Although there is sometimes a degree of nominal local participation in impact studies, scoping continues to be left to outside consultant "experts" and frequently remains a desk rather than field exercise. As a result, minimalist approaches almost always underestimate impacts and result in the need for patch-up work. It is hard to separate such problems from the control over impact assessments by project proponents. The culture of impact studies is still dominated by the project imperative, that is the drive to find a way to make a dam acceptable to financial backers, the public, governments and at least superficially to affected peoples. Questions of preferred livelihood futures for those directly and indirectly impacted by the dam, whether on-site or at a distance upstream or downstream, receive little consideration outside what can be accommodated within the financing of the project.
Public and Private Good
Dams have always raised questions of trade-off between costs and benefits that accrue to different sections of society and to people living in different locations, as well as between maintenance of environmental values versus immediate economic returns. While dams were mainly in the public sector (albeit with large private-sector construction contracts), the discourse of trade-off could be set in terms of local sacrifice for the wider good, the latter often in the guise of "national interest." Privatization of the dam building agenda raises a host of new questions of public versus private goods. As ever larger parts of the benefits of dams are captured by private interests, while costs continue to fall largely on poorer, marginalized sections of society and on the natural environment, a new distributional dimension is added, as are questions of societal control over such large projects and their associated impacts.
Most new dam schemes in the Mekong Region are financed by a version of Build-Own-Operate-Transfer (BOOT), sometimes referred to more colloquially as "rent-a-river." In principle, this funding arrangement relieves host governments from the burden of taking on public debt liabilities, as a large part of the capital is raised through private banks on international money markets. In practice, these arrangements tie governments into a host of other obligations and put the dam building agenda into the international corporate arena. Many major international construction companies are now involved as BOOT partners in Mekong dams, including Trans field, Daewoo and Electricite de France, as are a number of Thailand-based corporations such as Italthai and MDX.

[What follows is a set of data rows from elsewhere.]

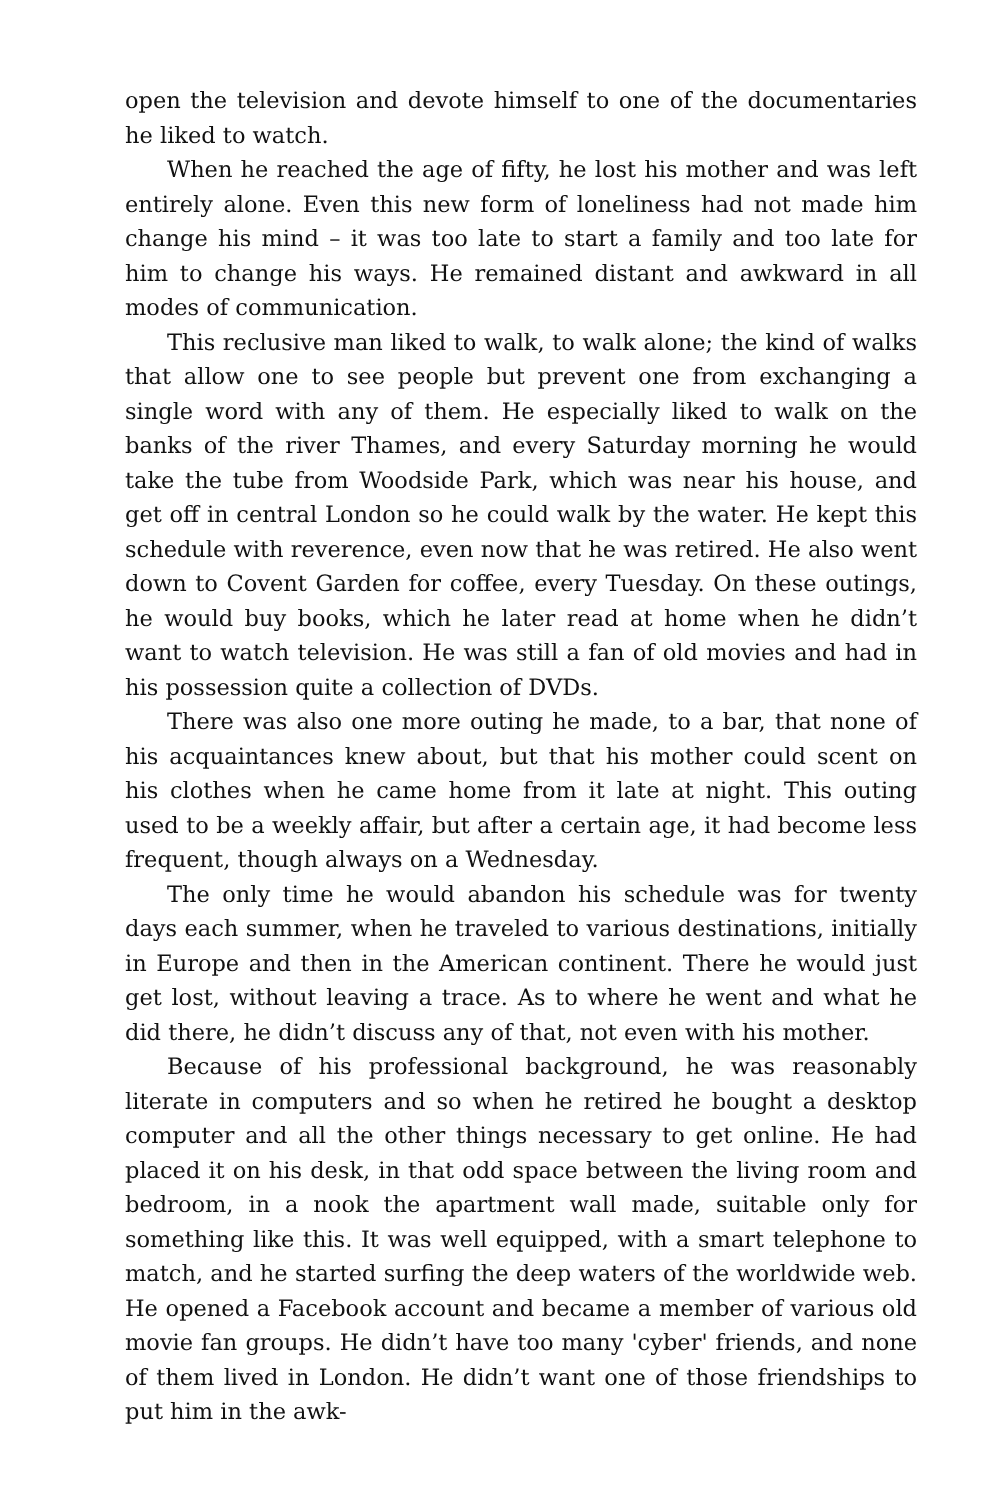open the television and devote himself to one of the documentaries he liked to watch.
When he reached the age of fifty, he lost his mother and was left entirely alone. Even this new form of loneliness had not made him change his mind – it was too late to start a family and too late for him to change his ways. He remained distant and awkward in all modes of communication.
This reclusive man liked to walk, to walk alone; the kind of walks that allow one to see people but prevent one from exchanging a single word with any of them. He especially liked to walk on the banks of the river Thames, and every Saturday morning he would take the tube from Woodside Park, which was near his house, and get off in central London so he could walk by the water. He kept this schedule with reverence, even now that he was retired. He also went down to Covent Garden for coffee, every Tuesday. On these outings, he would buy books, which he later read at home when he didn’t want to watch television. He was still a fan of old movies and had in his possession quite a collection of DVDs.
There was also one more outing he made, to a bar, that none of his acquaintances knew about, but that his mother could scent on his clothes when he came home from it late at night. This outing used to be a weekly affair, but after a certain age, it had become less frequent, though always on a Wednesday.
The only time he would abandon his schedule was for twenty days each summer, when he traveled to various destinations, initially in Europe and then in the American continent. There he would just get lost, without leaving a trace. As to where he went and what he did there, he didn’t discuss any of that, not even with his mother.
Because of his professional background, he was reasonably literate in computers and so when he retired he bought a desktop computer and all the other things necessary to get online. He had placed it on his desk, in that odd space between the living room and bedroom, in a nook the apartment wall made, suitable only for something like this. It was well equipped, with a smart telephone to match, and he started surfing the deep waters of the worldwide web. He opened a Facebook account and became a member of various old movie fan groups. He didn’t have too many 'cyber' friends, and none of them lived in London. He didn’t want one of those friendships to put him in the awk-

Public costs and private benefits are supposed to be balanced by appropriate compensation mechanisms. However, the problems of scoping referred to above continue to impose uncompensated social, economic and environmental costs on marginal people at and beyond the site of the dam. This occurs even before taking account of cumulative dam impacts which, in an interconnected and interdependent system such as the Mekong Basin, go well beyond the aggregated impacts of individual dams.